**Tasks to perform:**
(a) Please copy the passage of the article on hostages in the Sahel from "These hostages were" up to and including "by the jihadis.".
(b) Answer these questions using the article on hostages in the Sahel:
(i) In what year was Johan Gustafsson kidnapped in Mali?
(ii) Since what year has Jeffery Woodke lived in Niger?
(iii) Which charity does Woodke work for as an aid worker?
(c) Say whether each statement agrees with the article on hostages in the Sahel, and quote the words that decide it:
(i) The merger that formed Nusrat al Islam wal Muslimeen took place in March.
(ii) The armed men who took Woodke from his home killed three guards.
(iii) The State Department official gave specific details about Woodke beyond saying he is alive.

**Document section:**
=== Begin Enclosure ===

CALABAR, Nigeria—When Sweden’s foreign minister, Margot Wallström, announced late last month that Johan Gustafsson—who was kidnapped by al Qaeda militants in Mali in 2011—had been released and reunited with his family, rumors went round the West African nation that more foreign hostages would be freed in the coming days.
But that didn’t happen.
Instead, the jihadis holding more than half a dozen Westerners put them in front of cameras and, in effect, on the market, pushing their respective countries to negotiate their release.
The al Qaeda affiliated group known as Nusrat al Islam wal Muslimeen—an organization formed by the merger of terrorist groups in the Sahel and West Africa with the Saharan branch of al Qaeda in the Islamic Maghreb (AQIM)—issued a video showing Stephen McGowan of South Africa, Elliot Kenneth Arthur of Australia, Iulian Ghergut of Romania, Beatrice Stockly of Switzerland, Gloria Cecilia Narvaez of Colombia, and Sophie Petronin of France.
These hostages were kidnapped when the several groups were operating separately. Now, the merger in March has brought all the victims under the same terrorist umbrella.
In many cases, we have seen these poor prisoners before. The jihadi groups in the Sahel have often released proof-of-life videos of their Western victims.
But there is one glaring exception.
In October it will be a year since Jeffery Woodke, 56, an American humanitarian worker, was kidnapped from his home in Abalak, Niger, by armed men who killed two guards before driving him across the desert into neighboring Mali. Since the abduction, nothing has yet been said about him by the jihadis.
Woodke, who is from McKinleyville, California, is a longtime aid worker with the Youth With a Mission charity and has been living in Niger since 1992, helping local tribes overcome drought and food shortages. On the website of The Redwood Coast School of Missions, a Christian mission based in the town of Arcata in California, he is listed as an instructor.
The FBI kidnapping notice shows a stocky man with a gray goatee and a winning smile. In Abalak, he spoke the local language, wore a turban and traditional dress, and was very well-liked. The town’s mayor reportedly said after the kidnapping it was “such a devastating shock the whole city cried.”
A U.S. State Department official speaking on background told The Daily Beast the case is being followed closely and there is “enough information to know that he is alive,” but would say nothing more specific than that.

=== End Enclosure ===

**Record excerpts:**
=== Begin Enclosure ===

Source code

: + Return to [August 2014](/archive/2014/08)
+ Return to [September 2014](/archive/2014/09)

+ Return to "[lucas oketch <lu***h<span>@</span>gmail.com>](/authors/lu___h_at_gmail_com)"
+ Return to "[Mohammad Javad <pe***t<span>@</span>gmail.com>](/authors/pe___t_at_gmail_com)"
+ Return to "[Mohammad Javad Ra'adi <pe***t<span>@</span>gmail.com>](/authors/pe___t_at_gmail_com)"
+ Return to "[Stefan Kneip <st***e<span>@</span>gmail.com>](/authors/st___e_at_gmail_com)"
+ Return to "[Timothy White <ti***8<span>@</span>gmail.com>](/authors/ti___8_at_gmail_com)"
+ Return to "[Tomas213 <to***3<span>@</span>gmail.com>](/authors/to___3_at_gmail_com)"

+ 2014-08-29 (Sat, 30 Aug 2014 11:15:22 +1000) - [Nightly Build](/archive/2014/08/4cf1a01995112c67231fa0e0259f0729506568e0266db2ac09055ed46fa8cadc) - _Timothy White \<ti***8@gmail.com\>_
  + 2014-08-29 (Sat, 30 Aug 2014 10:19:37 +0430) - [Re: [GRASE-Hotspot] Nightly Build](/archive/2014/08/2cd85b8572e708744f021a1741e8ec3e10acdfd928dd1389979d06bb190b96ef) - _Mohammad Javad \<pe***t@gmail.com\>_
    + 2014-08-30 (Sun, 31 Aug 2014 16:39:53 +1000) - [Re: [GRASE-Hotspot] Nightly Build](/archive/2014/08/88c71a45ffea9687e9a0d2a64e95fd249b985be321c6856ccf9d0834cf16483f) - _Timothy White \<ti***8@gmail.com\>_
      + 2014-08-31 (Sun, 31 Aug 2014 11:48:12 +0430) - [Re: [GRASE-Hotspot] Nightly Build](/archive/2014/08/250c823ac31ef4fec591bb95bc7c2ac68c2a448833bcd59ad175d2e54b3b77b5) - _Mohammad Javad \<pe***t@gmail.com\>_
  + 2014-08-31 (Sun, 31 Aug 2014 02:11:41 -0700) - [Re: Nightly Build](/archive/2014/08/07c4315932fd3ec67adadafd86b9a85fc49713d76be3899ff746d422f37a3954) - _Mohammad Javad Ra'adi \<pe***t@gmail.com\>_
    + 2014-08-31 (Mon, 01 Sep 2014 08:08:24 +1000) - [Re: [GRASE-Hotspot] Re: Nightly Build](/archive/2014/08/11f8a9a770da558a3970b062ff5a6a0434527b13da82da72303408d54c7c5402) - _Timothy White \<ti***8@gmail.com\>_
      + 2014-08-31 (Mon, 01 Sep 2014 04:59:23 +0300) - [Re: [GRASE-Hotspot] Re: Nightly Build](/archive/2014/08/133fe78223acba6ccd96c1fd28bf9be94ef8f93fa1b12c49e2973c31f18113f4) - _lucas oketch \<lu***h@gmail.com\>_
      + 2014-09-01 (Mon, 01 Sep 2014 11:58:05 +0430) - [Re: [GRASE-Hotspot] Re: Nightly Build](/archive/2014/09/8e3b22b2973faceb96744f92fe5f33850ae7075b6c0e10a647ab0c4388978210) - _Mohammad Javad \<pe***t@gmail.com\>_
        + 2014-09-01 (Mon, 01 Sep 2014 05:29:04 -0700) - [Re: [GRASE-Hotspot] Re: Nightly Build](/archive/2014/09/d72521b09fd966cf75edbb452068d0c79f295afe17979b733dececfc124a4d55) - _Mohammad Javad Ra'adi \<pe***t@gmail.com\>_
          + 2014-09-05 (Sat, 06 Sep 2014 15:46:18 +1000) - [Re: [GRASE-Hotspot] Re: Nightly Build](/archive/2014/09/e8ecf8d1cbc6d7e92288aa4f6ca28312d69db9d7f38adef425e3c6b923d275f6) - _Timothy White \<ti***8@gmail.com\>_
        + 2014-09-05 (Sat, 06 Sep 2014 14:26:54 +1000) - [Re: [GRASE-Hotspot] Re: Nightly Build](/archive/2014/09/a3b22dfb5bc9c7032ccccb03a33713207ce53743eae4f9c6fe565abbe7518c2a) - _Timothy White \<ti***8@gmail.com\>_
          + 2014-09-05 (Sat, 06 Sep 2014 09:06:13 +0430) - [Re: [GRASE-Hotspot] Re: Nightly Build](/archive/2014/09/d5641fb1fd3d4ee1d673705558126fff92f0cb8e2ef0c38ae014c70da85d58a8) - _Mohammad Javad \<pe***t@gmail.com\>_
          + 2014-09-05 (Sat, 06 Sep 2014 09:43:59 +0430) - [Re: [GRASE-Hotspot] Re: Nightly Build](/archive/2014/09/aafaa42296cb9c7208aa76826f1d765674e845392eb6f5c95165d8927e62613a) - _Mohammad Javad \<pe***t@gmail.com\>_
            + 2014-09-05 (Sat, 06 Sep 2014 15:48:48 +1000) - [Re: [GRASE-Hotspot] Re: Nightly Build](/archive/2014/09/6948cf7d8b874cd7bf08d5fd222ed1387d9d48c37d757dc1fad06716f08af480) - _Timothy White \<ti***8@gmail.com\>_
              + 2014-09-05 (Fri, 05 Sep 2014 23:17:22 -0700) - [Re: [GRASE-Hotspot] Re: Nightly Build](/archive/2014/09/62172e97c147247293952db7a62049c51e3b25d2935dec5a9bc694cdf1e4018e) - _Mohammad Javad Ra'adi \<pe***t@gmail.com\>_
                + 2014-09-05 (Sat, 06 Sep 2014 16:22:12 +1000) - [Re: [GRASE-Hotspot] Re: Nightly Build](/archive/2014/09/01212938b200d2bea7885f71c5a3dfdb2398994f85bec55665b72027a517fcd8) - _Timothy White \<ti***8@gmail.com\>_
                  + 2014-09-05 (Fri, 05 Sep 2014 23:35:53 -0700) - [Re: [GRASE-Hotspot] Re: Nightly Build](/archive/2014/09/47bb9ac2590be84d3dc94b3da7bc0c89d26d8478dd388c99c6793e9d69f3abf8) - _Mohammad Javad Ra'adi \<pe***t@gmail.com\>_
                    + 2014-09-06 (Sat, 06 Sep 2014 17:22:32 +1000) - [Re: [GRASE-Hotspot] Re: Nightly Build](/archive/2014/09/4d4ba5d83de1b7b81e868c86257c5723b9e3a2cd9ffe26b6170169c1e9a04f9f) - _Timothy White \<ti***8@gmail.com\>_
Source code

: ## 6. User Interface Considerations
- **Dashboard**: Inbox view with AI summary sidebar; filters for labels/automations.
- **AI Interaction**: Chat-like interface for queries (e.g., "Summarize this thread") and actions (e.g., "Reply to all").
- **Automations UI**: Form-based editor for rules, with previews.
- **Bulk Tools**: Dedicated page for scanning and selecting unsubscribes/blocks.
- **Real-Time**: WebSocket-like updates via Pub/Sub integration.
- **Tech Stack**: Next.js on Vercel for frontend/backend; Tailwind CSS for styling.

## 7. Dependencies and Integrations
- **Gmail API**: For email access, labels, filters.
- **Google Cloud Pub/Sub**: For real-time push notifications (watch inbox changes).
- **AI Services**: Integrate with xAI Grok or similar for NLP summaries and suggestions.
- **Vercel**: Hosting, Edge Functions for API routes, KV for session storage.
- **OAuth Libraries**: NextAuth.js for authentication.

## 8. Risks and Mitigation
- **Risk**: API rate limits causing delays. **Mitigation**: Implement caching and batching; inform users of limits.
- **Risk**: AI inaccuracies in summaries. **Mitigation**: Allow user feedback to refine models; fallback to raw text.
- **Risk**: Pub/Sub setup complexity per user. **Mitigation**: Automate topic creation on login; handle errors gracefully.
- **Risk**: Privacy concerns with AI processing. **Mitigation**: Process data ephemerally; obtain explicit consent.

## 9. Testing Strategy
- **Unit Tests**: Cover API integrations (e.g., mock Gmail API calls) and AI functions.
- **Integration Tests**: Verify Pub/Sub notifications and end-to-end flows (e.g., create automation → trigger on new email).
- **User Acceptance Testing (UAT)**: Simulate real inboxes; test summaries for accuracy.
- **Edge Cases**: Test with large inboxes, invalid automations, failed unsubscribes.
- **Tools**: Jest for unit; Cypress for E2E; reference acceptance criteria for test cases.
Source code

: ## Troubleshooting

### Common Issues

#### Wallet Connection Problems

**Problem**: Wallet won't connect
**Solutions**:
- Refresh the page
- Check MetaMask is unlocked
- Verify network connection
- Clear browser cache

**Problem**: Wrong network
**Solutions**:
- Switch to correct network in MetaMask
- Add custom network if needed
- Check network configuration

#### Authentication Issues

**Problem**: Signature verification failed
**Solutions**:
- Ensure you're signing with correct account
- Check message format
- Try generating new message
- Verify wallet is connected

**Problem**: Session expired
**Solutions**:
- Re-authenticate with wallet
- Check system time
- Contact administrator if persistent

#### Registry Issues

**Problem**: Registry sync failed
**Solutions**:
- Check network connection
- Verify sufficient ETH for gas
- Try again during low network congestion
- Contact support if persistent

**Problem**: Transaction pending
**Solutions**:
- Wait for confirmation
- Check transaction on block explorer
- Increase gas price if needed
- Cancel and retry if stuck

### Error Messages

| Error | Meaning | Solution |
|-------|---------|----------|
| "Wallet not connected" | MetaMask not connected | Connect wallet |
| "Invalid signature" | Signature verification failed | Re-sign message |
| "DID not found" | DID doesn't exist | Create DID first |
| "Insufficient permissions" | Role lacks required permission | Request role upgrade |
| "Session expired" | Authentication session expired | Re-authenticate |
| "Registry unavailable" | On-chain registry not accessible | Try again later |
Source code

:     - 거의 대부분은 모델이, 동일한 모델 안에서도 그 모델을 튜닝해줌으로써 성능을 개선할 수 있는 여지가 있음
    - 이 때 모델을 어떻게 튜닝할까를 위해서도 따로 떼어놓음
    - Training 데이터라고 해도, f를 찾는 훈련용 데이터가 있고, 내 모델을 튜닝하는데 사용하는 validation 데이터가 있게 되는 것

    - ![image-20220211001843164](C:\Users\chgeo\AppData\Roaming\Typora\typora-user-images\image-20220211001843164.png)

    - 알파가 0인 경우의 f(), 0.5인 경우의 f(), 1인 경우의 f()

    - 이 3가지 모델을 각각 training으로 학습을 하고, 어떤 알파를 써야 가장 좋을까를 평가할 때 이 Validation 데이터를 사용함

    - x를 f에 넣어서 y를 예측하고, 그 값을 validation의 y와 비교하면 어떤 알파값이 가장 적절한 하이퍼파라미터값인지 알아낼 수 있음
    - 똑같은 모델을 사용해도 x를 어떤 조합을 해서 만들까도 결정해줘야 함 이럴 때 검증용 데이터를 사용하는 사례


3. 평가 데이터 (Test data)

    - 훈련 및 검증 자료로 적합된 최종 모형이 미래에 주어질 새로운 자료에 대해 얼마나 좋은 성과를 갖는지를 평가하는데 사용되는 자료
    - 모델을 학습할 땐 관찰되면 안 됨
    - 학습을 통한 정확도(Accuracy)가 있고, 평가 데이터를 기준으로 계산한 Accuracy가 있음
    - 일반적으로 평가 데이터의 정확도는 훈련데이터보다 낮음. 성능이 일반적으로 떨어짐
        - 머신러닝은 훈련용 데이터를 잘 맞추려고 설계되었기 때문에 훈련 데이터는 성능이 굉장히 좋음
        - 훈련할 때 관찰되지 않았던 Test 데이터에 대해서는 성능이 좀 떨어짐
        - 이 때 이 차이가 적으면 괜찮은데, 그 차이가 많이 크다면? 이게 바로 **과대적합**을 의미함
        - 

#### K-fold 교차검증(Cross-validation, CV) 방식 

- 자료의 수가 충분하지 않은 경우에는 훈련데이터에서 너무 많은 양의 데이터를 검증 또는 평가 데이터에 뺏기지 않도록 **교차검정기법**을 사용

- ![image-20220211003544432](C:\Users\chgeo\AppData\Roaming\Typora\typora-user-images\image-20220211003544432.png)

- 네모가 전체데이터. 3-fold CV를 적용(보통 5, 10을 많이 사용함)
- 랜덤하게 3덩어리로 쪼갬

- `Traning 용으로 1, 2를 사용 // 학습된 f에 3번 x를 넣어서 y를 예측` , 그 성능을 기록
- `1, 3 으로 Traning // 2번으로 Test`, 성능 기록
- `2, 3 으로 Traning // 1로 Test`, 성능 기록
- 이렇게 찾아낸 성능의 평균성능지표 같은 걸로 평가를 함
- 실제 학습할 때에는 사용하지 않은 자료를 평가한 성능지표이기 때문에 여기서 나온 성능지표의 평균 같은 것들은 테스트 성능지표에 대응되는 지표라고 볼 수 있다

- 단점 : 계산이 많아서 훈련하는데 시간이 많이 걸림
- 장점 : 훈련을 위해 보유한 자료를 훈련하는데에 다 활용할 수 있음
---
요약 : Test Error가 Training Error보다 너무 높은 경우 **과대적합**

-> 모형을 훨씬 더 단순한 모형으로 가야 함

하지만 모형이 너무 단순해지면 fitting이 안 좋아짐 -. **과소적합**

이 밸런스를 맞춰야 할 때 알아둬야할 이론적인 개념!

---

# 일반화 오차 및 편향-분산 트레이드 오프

=== End Enclosure ===

**Per-task outputs:**
(a)
These hostages were kidnapped when the several groups were operating separately. Now, the merger in March has brought all the victims under the same terrorist umbrella.
In many cases, we have seen these poor prisoners before. The jihadi groups in the Sahel have often released proof-of-life videos of their Western victims.
But there is one glaring exception.
In October it will be a year since Jeffery Woodke, 56, an American humanitarian worker, was kidnapped from his home in Abalak, Niger, by armed men who killed two guards before driving him across the desert into neighboring Mali. Since the abduction, nothing has yet been said about him by the jihadis.

(b)
(i) 2011
(ii) 1992
(iii) Youth With a Mission

(c)
(i) Yes: "Now, the merger in March has brought all the victims under the same terrorist umbrella."
(ii) No: "by armed men who killed two guards before driving him across the desert into neighboring Mali."
(iii) No: "but would say nothing more specific than that."